» **What you will do**:
a: Retype the rows exactly, beginning with the line that contains "locality: Malabar, Concan &c. Regio trop" and continuing through the final row.
b: Continue the text on Pandas from the point at which it stops.

# Pandas

## 1. Introduction

**Pandas** is an open-source Python library that provides data structures and data analysis tools for working with **structured data**. It is one of the most popular libraries for **data manipulation and analysis** in the Python ecosystem. Pandas is built on top of the NumPy library and is often used in conjunction with it.

In [None]:
import numpy as np
import pandas as pd

### Numpy vs Pandas

1. Primary Data Structures
   - NumPy: multi-dimensional arrays or `ndarrays`that contain elements of the same data type.

   - Pandas: `Series` (1D) and `DataFrame` (2D) that can hold elements of different data types -> more suitable for real-world, structured data.

In [None]:
s = pd.Series([1,2,3])
print(type(s))
print(s, end="\n\n")

df = pd.DataFrame([
    [1,2,3],
    [4,5,6]
])

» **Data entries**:

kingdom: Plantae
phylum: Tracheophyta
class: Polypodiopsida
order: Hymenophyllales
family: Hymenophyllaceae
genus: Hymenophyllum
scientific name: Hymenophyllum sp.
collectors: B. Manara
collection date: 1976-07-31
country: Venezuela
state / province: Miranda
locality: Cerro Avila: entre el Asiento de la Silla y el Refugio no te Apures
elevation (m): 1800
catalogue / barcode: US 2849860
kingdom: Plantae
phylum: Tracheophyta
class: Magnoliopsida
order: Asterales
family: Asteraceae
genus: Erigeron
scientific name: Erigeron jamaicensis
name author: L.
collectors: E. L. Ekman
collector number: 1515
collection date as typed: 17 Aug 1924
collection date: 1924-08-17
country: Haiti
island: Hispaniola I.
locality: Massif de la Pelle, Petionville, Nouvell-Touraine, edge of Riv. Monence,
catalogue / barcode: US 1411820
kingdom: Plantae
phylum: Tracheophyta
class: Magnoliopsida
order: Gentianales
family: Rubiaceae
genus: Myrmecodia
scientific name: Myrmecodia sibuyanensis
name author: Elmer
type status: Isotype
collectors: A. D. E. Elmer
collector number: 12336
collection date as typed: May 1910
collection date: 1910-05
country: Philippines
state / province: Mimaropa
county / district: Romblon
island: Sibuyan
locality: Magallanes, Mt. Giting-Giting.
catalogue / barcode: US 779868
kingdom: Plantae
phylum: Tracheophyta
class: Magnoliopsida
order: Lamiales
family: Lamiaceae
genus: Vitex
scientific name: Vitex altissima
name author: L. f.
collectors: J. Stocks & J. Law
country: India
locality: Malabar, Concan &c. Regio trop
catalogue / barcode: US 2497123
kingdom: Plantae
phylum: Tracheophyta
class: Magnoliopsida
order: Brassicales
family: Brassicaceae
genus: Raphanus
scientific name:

» **The replies**:
a:
locality: Malabar, Concan &c. Regio trop
catalogue / barcode: US 2497123
kingdom: Plantae
phylum: Tracheophyta
class: Magnoliopsida
order: Brassicales
family: Brassicaceae
genus: Raphanus
scientific name:

b:
print(type(df))
print(df)

2. Indexing

   - NumPy: integer-based positional indexing, no labeled indices.
   - Pandas: custom labels and multi-level indexing.

In [None]:
arr = np.array([1,2,3])
print(f"arr[0] is {arr[0]}")

s = pd.Series([1,2,3], index=["a", "b", "c"])
print(f's["a"] is {s["a"]}')

3. Missing Data Handling

   - NumPy: NumPy does not provide built-in support for handling missing data, which can be a limitation when dealing with real-world datasets.

   - Pandas: Pandas has built-in support for handling missing data, such as NaN values, with various methods for imputation and data cleaning.

In [None]:
arr = np.array([1, None, 2])
print(arr.dtype)
#print(arr + 1) # TypeError

In [None]:
s = pd.Series([1, None, 2])
print(s.dtype)
print(s + 1)

4. Data Alignment

   - NumPy: no support for data alignment.

   - Pandas: allows data alignment -> perform operations on data with different indices, automatically aligning data based on index labels.

In [None]:
s1 = pd.Series([1,2,3], index=["a", "b", "c"])
s1

In [None]:
s2 = pd.Series([4,5,6], index=["a", "b", "d"])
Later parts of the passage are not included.